* **AIM OF THE TASK**
Using the records below, repeat exactly the lines from the one holding "the structure Necessity." through the one holding "matter the position.", both ends included, and no others.

* **DATA FOR ANALYSIS**

==========

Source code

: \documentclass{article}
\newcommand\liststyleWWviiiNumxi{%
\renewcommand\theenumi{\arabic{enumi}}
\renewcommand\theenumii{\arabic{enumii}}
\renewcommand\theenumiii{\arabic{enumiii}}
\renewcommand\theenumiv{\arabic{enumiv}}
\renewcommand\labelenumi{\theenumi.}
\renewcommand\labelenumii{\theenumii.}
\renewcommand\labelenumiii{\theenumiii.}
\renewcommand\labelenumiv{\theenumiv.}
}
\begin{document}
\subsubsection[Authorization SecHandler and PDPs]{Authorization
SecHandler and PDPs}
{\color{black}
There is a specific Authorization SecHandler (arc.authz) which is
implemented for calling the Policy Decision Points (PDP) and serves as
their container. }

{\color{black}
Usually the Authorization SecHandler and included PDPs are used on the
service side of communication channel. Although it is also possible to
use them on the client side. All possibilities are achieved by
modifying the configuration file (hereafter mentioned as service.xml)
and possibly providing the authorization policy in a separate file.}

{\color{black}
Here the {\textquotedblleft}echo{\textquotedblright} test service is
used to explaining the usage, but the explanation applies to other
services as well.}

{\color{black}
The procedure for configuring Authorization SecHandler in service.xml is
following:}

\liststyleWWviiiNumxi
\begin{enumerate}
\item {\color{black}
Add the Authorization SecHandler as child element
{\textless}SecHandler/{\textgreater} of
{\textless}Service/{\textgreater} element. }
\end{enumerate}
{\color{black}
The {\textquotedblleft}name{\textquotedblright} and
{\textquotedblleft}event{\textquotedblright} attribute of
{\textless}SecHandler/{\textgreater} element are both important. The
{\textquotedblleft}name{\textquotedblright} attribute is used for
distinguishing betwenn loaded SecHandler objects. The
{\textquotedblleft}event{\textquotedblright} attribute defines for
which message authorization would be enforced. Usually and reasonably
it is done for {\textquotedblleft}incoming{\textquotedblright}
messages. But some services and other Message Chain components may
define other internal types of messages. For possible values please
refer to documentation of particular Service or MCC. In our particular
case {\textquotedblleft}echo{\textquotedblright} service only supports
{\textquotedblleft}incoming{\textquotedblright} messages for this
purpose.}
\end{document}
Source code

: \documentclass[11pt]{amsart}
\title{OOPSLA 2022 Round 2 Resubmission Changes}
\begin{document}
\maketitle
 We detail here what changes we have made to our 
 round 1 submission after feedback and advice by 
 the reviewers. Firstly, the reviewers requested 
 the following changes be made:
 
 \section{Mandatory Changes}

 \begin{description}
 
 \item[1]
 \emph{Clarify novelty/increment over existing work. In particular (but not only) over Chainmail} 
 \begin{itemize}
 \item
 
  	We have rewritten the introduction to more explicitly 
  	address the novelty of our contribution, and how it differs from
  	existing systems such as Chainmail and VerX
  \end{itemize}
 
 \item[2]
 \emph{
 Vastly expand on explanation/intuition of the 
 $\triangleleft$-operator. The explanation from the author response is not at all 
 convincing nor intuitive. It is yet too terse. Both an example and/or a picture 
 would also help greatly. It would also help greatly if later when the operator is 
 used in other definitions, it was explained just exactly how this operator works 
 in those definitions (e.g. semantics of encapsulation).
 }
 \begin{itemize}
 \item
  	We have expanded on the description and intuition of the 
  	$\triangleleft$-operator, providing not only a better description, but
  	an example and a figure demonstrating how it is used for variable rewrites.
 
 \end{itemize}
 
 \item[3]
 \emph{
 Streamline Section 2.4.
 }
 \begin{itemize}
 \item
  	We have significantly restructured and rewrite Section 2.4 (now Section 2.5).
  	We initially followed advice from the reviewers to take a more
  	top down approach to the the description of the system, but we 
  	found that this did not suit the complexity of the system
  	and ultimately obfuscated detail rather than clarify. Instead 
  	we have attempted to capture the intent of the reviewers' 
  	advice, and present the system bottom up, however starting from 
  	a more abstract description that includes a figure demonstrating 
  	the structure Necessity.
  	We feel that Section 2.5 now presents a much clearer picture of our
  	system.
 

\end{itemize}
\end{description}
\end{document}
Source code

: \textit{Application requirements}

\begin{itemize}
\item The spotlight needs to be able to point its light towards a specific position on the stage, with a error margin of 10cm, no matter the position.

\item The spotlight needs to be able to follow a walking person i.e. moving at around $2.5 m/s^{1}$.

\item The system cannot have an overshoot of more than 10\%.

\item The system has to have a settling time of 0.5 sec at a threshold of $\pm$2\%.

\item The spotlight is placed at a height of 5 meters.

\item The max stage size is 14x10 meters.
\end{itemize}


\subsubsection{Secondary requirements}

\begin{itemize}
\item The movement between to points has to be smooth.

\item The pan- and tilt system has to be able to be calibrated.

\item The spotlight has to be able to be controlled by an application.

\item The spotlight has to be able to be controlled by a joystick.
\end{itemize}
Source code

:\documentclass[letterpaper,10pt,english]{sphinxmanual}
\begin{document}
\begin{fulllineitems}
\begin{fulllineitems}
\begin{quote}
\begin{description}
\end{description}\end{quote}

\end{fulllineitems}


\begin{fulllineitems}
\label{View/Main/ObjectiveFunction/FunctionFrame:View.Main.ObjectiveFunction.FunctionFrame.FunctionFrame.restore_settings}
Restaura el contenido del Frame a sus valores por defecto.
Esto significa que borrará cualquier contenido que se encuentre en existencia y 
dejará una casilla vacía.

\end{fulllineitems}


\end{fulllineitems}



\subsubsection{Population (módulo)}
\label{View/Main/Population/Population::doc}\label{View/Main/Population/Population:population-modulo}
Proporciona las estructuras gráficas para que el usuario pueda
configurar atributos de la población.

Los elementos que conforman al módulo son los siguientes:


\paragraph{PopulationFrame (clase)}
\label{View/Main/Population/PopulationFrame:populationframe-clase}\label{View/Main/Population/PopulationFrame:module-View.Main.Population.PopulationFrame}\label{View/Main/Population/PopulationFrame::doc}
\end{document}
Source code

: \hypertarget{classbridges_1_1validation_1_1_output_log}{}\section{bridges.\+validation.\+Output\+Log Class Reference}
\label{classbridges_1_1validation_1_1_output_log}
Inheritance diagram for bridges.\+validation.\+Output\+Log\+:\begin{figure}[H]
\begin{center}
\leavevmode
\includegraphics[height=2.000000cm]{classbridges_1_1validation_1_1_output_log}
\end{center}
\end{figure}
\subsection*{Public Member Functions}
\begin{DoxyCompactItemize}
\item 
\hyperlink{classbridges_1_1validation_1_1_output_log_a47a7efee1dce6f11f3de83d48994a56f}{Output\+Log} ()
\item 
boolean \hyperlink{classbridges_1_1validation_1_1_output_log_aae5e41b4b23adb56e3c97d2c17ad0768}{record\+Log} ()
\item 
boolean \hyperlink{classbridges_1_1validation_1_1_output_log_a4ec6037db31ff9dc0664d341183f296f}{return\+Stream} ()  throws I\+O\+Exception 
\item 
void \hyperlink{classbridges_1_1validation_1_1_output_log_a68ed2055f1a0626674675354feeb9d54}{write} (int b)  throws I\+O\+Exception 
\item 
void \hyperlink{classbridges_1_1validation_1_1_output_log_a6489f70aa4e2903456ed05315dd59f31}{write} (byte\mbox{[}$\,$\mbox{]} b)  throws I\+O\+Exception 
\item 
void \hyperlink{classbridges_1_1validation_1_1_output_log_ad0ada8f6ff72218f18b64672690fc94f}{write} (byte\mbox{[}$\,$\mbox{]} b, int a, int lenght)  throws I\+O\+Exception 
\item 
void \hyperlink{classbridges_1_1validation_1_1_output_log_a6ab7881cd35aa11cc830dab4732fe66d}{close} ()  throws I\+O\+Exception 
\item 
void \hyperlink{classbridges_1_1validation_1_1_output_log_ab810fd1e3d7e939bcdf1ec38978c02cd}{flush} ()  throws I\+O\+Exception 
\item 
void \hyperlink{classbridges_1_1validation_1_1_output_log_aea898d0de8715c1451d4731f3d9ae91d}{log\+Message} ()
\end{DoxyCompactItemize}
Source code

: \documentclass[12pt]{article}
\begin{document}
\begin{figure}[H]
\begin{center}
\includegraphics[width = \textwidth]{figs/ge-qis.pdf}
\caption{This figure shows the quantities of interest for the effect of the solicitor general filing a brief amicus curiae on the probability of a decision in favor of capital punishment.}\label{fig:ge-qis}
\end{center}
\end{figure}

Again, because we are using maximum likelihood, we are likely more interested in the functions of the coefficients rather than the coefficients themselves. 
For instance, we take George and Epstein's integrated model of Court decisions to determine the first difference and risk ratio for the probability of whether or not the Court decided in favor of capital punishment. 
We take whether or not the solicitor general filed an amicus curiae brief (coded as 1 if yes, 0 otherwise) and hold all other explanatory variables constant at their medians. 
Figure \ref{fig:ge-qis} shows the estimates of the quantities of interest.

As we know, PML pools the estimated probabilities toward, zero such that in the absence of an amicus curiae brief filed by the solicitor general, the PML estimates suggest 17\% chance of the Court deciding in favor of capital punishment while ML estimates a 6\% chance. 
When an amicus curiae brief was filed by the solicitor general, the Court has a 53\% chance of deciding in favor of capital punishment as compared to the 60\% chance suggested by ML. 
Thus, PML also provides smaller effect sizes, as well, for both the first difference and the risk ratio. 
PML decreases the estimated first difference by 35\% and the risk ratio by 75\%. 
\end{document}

==========

* **WRITTEN ANSWER**
  	the structure Necessity.
  	We feel that Section 2.5 now presents a much clearer picture of our
  	system.
 

\end{itemize}
\end{description}
\end{document}
Source code

: \textit{Application requirements}

\begin{itemize}
\item The spotlight needs to be able to point its light towards a specific position on the stage, with a error margin of 10cm, no matter the position.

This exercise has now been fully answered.